* [REQUEST] Extract each line of the data below that contains the string "pixels". Matching is case-sensitive.
— START RECORDS SUPPLIED —
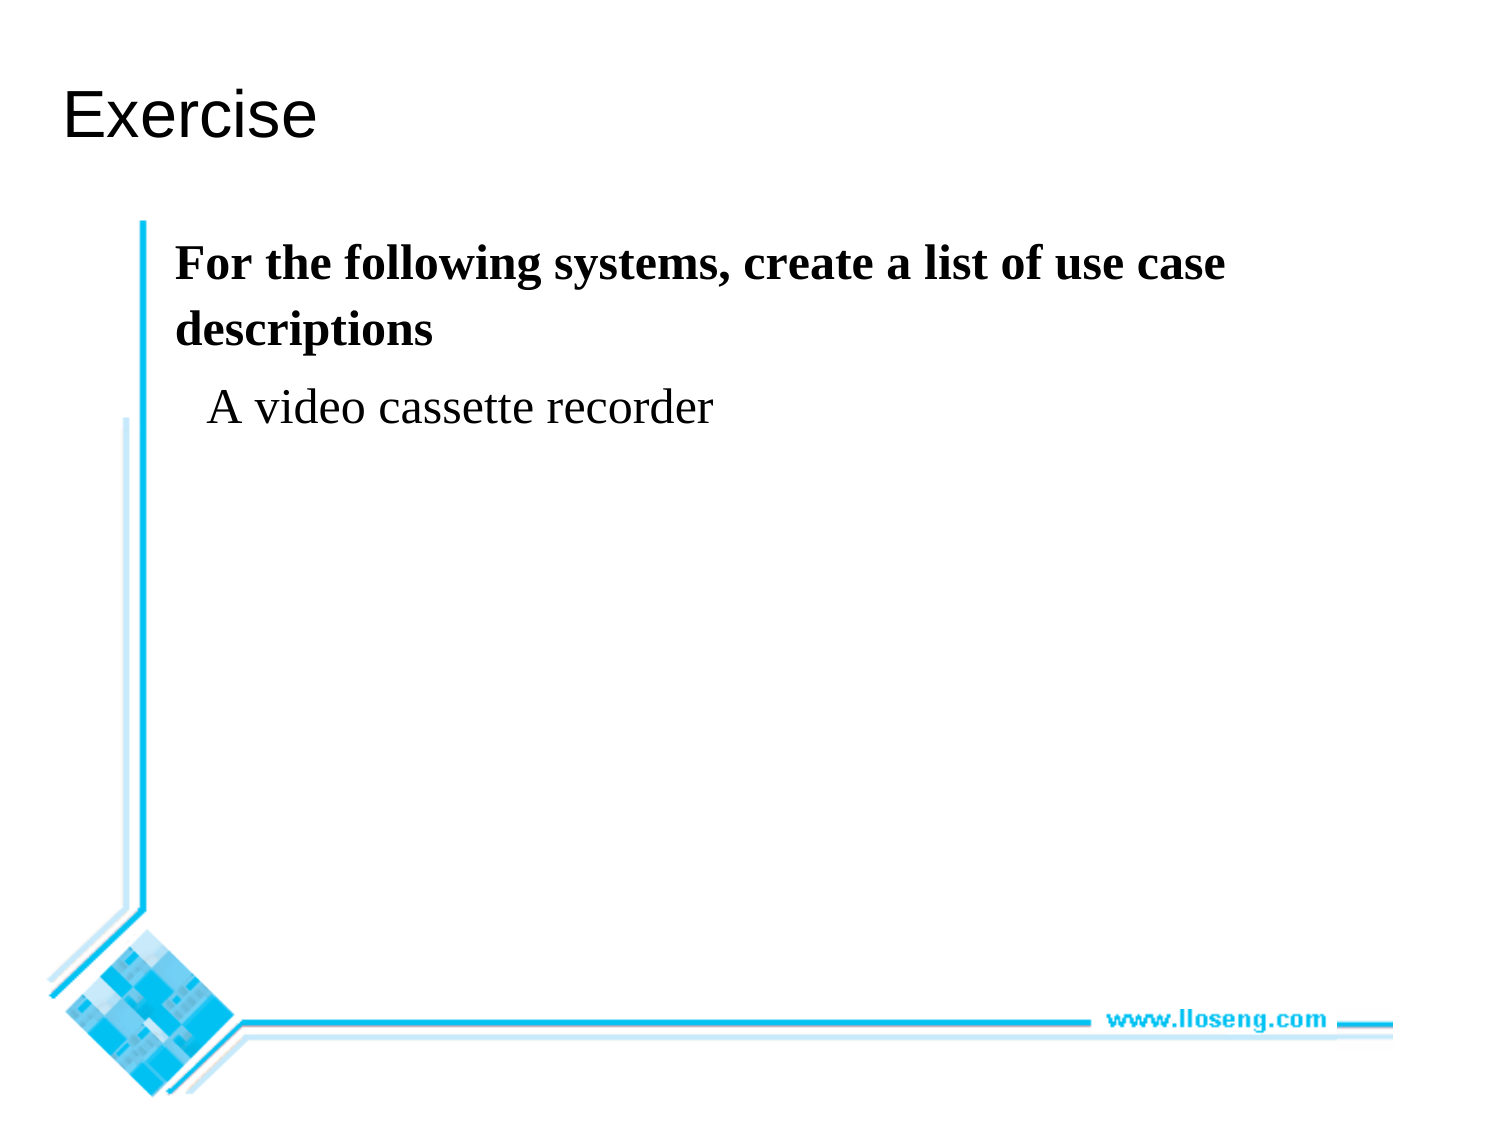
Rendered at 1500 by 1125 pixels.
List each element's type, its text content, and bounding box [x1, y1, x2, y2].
— END RECORDS SUPPLIED —
— START RECORDS SUPPLIED —
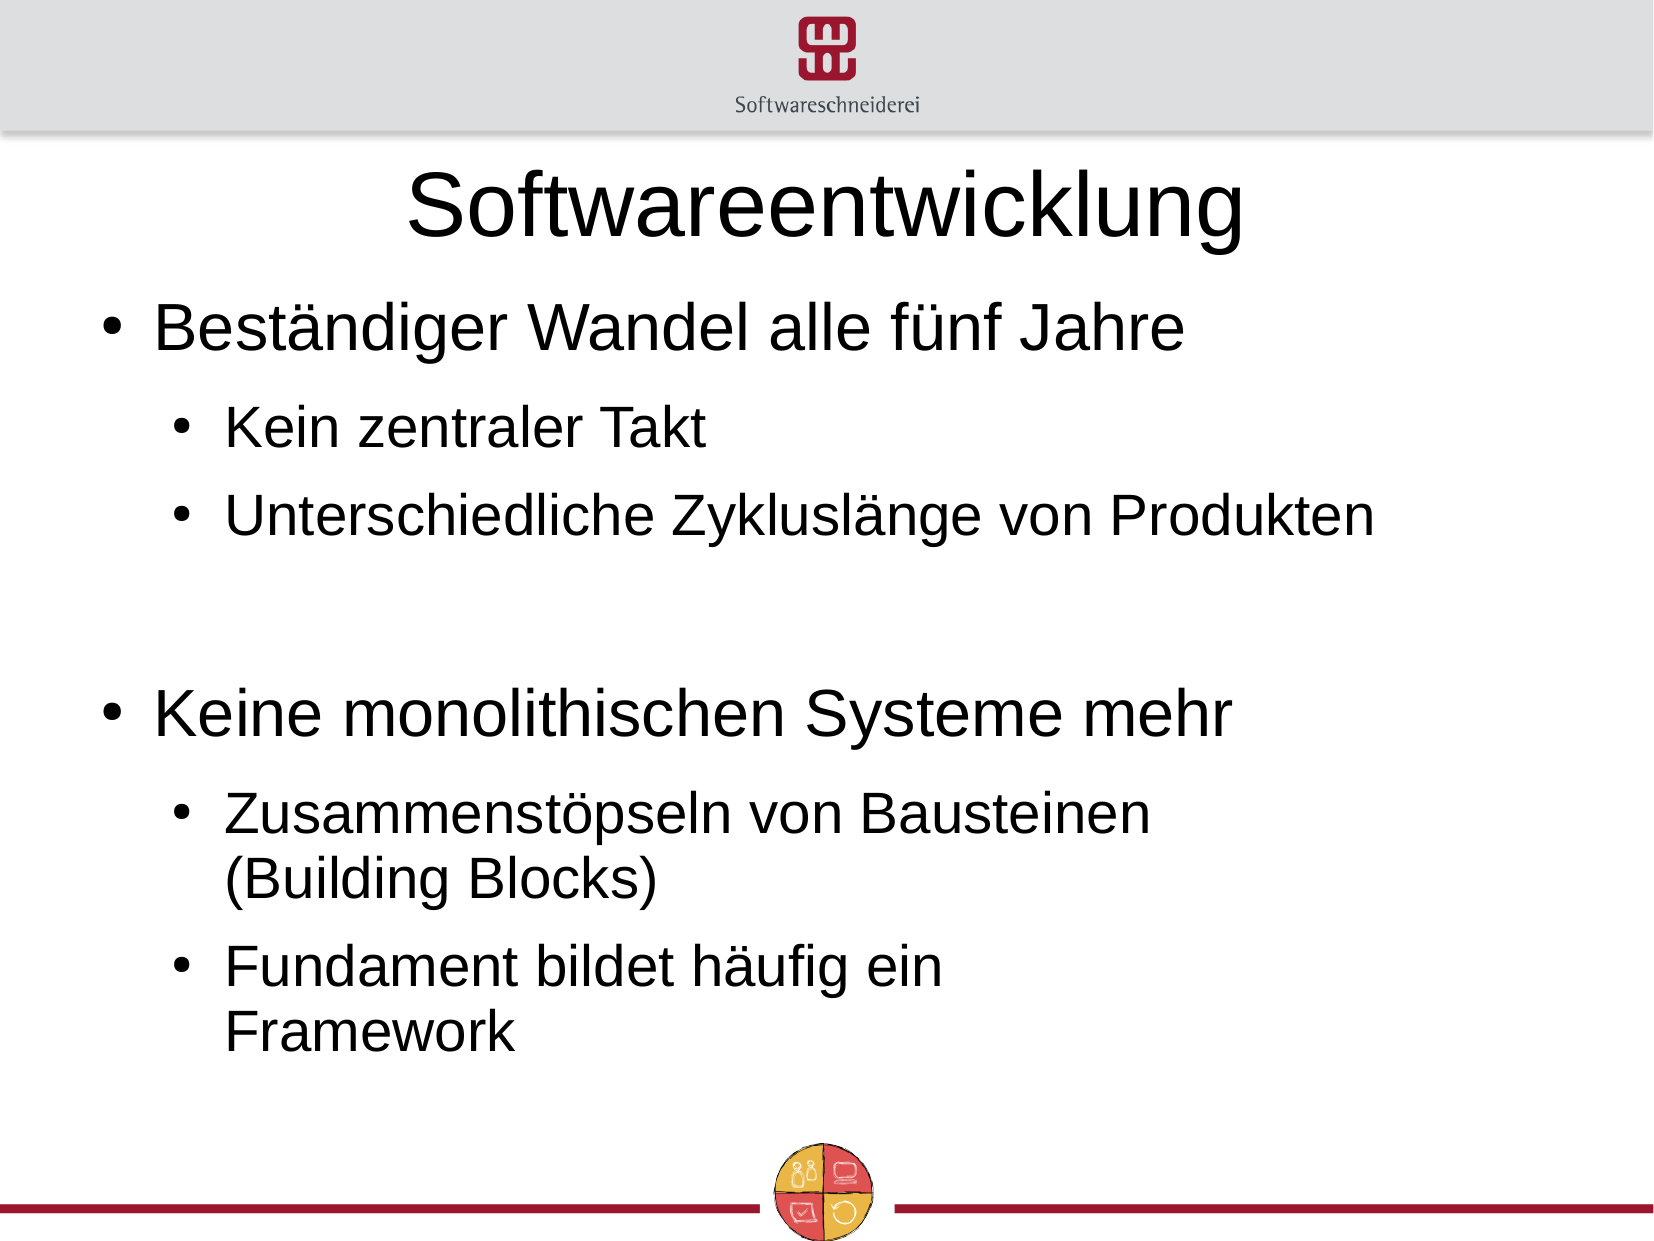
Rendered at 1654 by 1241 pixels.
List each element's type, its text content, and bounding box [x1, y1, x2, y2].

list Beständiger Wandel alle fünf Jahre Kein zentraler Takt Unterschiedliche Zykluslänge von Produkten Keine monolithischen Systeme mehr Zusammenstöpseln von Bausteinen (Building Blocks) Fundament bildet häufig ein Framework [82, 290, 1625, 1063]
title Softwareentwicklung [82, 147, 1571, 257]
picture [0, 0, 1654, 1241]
— END RECORDS SUPPLIED —
* [SOLUTION TO THE PROBLEM]
Rendered at 1500 by 1125 pixels.
Rendered at 1654 by 1241 pixels.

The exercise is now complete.